Directive 1:
Answer these questions from the forum thread about giving away fish fry:
(a) How many fry did Frazee86 have?
(b) What kind of fish were the fry?
(c) Where did kinesis suggest putting them up?

++++ Exercise passage

# fry give away



## Frazee86 (Aug 1, 2010)

So i was sitting here wondering what i should do with all my fry,106 of them, i tried calling all the pet stores around none of them had room. Talked to a few ppl at the store said they would take some for there own use, none have called haha. Then i was like Halloween is coming up i can give em away then! lol How mad do you think the kids parents would be if they came back with a fish.....that being said i think i do have someone thats goin to take most if not all just thought that was a funny idea


----------



## Manoah Marton (Feb 17, 2009)

"That's nice Johnny. Do you want a bowl?"
:x :roll:


----------



## CoolCichlid (Feb 12, 2010)

LOL that's a very nice idea but you need a fish bowl too! :lol: Parents won't get mad, they will love it :fish:


----------



## Frazee86 (Aug 1, 2010)

lol was thinking more the plastic baggy idea 106 fish bowls would cost an arm and a leg


----------



## TheFishGuy (Apr 21, 2005)

What kind of fish?


----------



## kinesis (Aug 20, 2009)

Put them up on the trading post.


----------



## DJRansome (Oct 29, 2005)

I would probably love it, but remember you would also need a tank, filter, heater, food, dechlor, etc. So maybe the usual non-fish parent would not love it so much.


----------



## Frazee86 (Aug 1, 2010)

they are jewel cichlids most of them are 1.5inches to 2inches with a few still at .5 to 1inch..
Good part about this whole thing made it easy to talk my g/f into getting a bigger take really easy haha and i didn't think the survival rate was going to be so high


----------



## TheFishGuy (Apr 21, 2005)

++++++++
++++ Entries provided

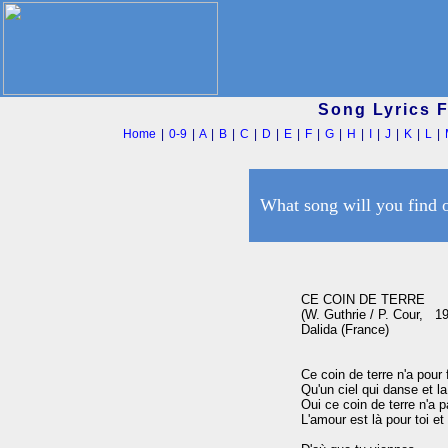
Song Lyrics 
Home
|
0-9
|
A
|
B
|
C
|
D
|
E
|
F
|
G
|
H
|
I
|
J
|
K
|
L
|
What song will you find 
CE COIN DE TERRE

(W. Guthrie / P. Cour,   19
Dalida (France)

Ce coin de terre n'a pour f
Qu'un ciel qui danse et l
Oui ce coin de terre n'a pa
L'amour est là pour toi et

++++++++

Directive 2: Copy the part of the Collected data listing that opens with the line containing "Ce coin de terre n'a pour f" and runs through the end of the listing, both ends included.

Task response 1:
(a) 106
(b) Jewel cichlids
(c) On the trading post

Task response 2:
Ce coin de terre n'a pour f
Qu'un ciel qui danse et l
Oui ce coin de terre n'a pa
L'amour est là pour toi et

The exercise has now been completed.